3. Enter the enclosed areaor gain shooting access from an unlocked exit, loading dock or parking lot.
The most famous incident occurred in Las Vegas on October 1, 2017, a gunman opened fire on a crowd of concertgoers at the Route 91 Harvest music festival. The shooter opened fire from the 32nd floor of the adjacent Mandalay Bay Hotel. He smuggled weapons, weapons stands, electronics and other gear to a room he rented, using the Parking Lot underground the hotel and using a freight elevator, not a public elevator. While the smuggling of his weapons was caught on surveillance video, none of the security personnel in the Hotel apparently understood the penetration or even saw the man hauling equipment. In the incident, the Shooter was able to train his weapons on the outdoor crowd for around 10 minutes; it would be a full hour before the shooting location was identified and neutralized.
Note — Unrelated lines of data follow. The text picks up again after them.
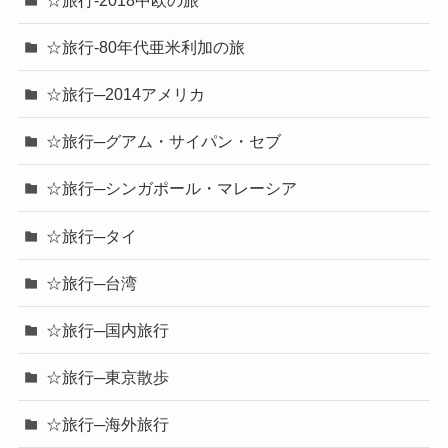
☆旅行-80年代亜米利加の旅
☆旅行─2014アメリカ
☆旅行─グアム・サイパン・セブ
☆旅行─シンガポール・マレーシア
☆旅行─タイ
☆旅行─台湾
☆旅行─国内旅行
☆旅行─東京散歩
☆旅行─海外旅行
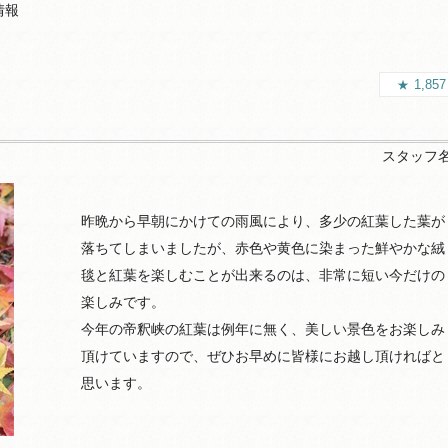
情報
1,85
スタッフ
昨晩から早朝にかけての雨風により、多少の紅葉した葉が
落ちてしまいましたが、赤色や黄色に染まった鮮やかな絨
毯と紅葉を楽しむことが出来るのは、非常に短い今だけの
楽しみです。
今年の帝釈峡の紅葉は例年に無く、美しい景色をお楽しみ
頂けていますので、ぜひお早めに皆様にお越し頂ければと
思います。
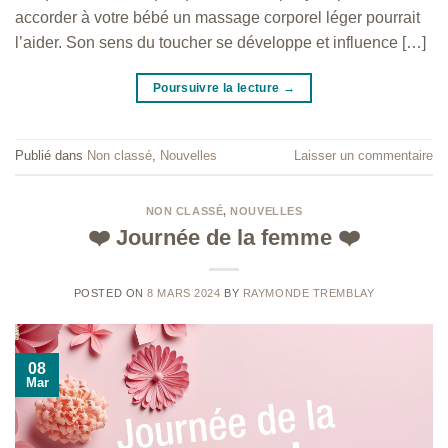
accorder à votre bébé un massage corporel léger pourrait
l’aider. Son sens du toucher se développe et influence […]
Poursuivre la lecture
→
Publié dans
Non classé
,
Nouvelles
Laisser un commentaire
NON CLASSÉ
,
NOUVELLES
❤️ Journée de la femme ❤️
POSTED ON
8 MARS 2024
BY
RAYMONDE TREMBLAY
08
Mar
Some 58 people were killed and 851 injured, over 400 of them by gunfire and hundreds more in the ensuing panic. The Shooter was able to pick off his victims at will and kill or wound them when they tried to escape. Run and Hide was of no value in this incident and there was no possibility of Fight.
4. Drive by Shooting or related vehicle incident.
Drive by shootings are often gang related but can also include terrorism, or some mental or personal problem. In some cases the drive by shooting includes vehicle ramming of pedestrians. In New York in 2017 eight people were killed and more than a dozen injured after a man drove a truck nearly a mile down a bike path in lower Manhattan, striking pedestrians, cyclists and a school bus.
On 19 December 2016, a truck was deliberately driven into the Christmas market next to the Kaiser Wilhelm Memorial Church at Breitscheidplatz in Berlin, leaving 12 people dead and 56 others injured. One of the victims was the truck’s original driver, Łukasz Urban, who was found shot dead in the passenger seat.
On the evening of 14 July 2016, a 19-tonne cargo truck was deliberately driven into crowds of people celebrating Bastille Day on the Promenade des Anglais in Nice, France, resulting in the deaths of 86 people and the injury of 458 others. The driver was Mohamed Lahouaiej-Bouhlel, a Tunisian resident of France.
Organizing to Deal with Active Shooter Threats: Operational Model
To effectively deal with Active Shooter attacks requires proper organization, strategy, appropriate technology and training. The model is not Run, Hide or Fight. The model is to attempt to (1) identify; (2) intercept; (3) isolate and (4) protect.
Identify means the ability to rapidly identify a potential Shooter.
Intercept means to attempt to stop or block a shooter before full penetration of a venue.
Isolate means to divert a Shooter wherever possible away from crowds or entrances.
Protect means to employ effective means to protect as many people as possible from an Active Shooter.
This is the Operational Model. Not all elements of the Model will be available to the any security staff. But the security staff must be trained to use these methods as the most effective means of limiting potential harm to individuals.
The FBI should update its security model to Identify, Intercept, Isolate and Protect. Places where there is any danger of any attack should put in place a trained security staff who understand what they need to do to confront an active shooter. Correlated with the security staff, useful technology to inhibit an entering shooter, protect employees and visitors and thwart a shooter until reinforced police units arrive is a better security model the FBI should embrace.